Russell’s view seemed to have mellowed by the time of the Sparks Spectacular in 2008. “It’s an unfairly slighted record, I think. There are some contentious songs. You’re always trying to come up with something provocative. A song like ‘White Women’, obviously, it’s not meant to be taken at face value. We always tried to shake people up. We never wanted to be background music.”
Background music Big Beat certainly isn’t. To these ears, it’s a brave attempt to do something different, and the fact the record is so contentiously debated adds to its afterlife. Had it been a hit, it might have been a bold attempt to go back to basics, like, perhaps, The Beatles after Sgt Pepper’s Lonely Hearts Club Band.

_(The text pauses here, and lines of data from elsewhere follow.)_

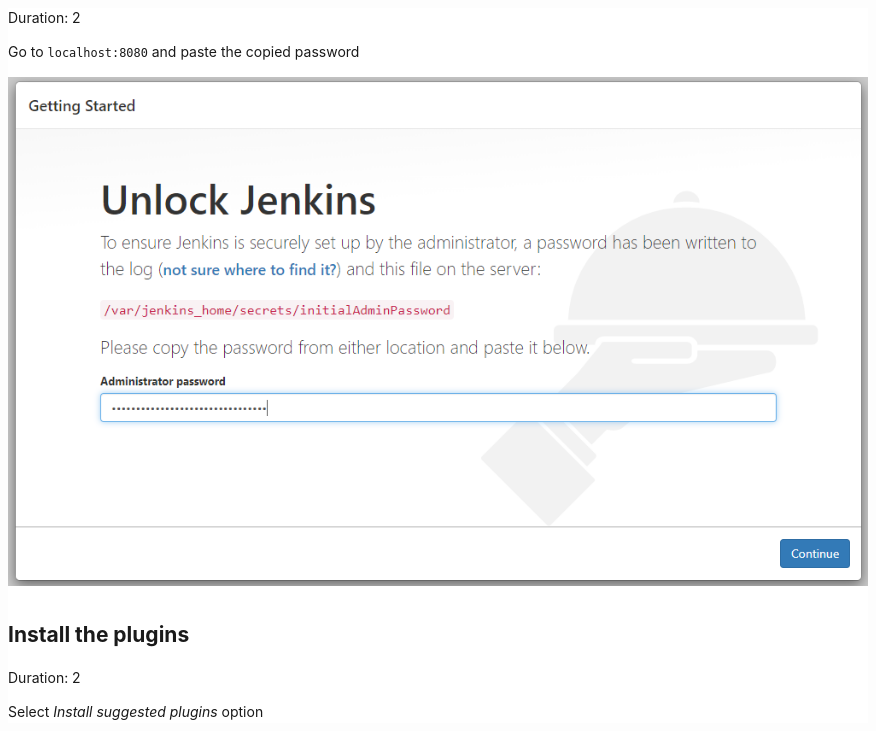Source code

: Duration: 2

Go to `localhost:8080` and paste the copied password

![img/_markdowns-raw-recostep-stage-how-to-set-up-and-run-jenkins-untitled-4.png](img/_markdowns-raw-recostep-stage-how-to-set-up-and-run-jenkins-untitled-4.png)



## Install the plugins

Duration: 2

Select *Install suggested plugins* option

Rupert Holmes: “The sound and attitude of Big Beat was probably well ahead of its time. As we were recording it, the music scene was tilting towards really lush disco. Had our arrangement of ‘I Want To Hold Your Hand’ been done to a disco beat and released as a 12-inch record in the spring of 1977 instead of a year earlier, it might have been a huge club hit for the Maels. Instead, the lean, spare sound of Big Beat emerged in a world that was temporarily mad on sweeping strings and Salsoul brass… If Big Beat had been released a few years after that, as the world was retching from a surfeit of slushy disco, it might have been received not only enthusiastically but gratefully.”

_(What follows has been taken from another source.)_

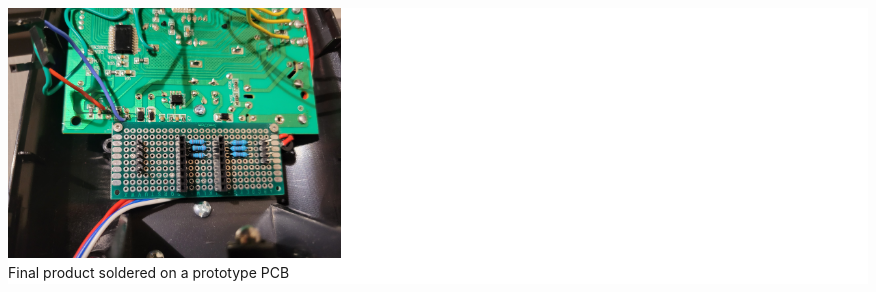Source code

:   <img src="img/detail.jpg" height="250">
  <figcaption>Final product soldered on a prototype PCB</figcaption>
</figure>

<figure>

As Russ Regan had said about Sparks in 1970, Ron and Russell were again about two years ahead of their time. Perhaps the biggest irony of Big Beat was that the brothers had split up a band to hire a band that wasn’t as strong as the one they already had, and in doing so removed some of Sparks’ personality. While no fan of retrospective thinking, Hewlett is convinced that the ‘75 line-up should have been retained for longer. “We had that big focus on America. I now think in retrospect it was an error. I think we should have saved the money after the 1975 US tour. Ron and Russell should have returned to LA, written an album, come back, rehearsed and toured it with the band, and the band should have toured Europe, Japan and Australia, worked the places where we were huge and made money; then let America take care of itself.”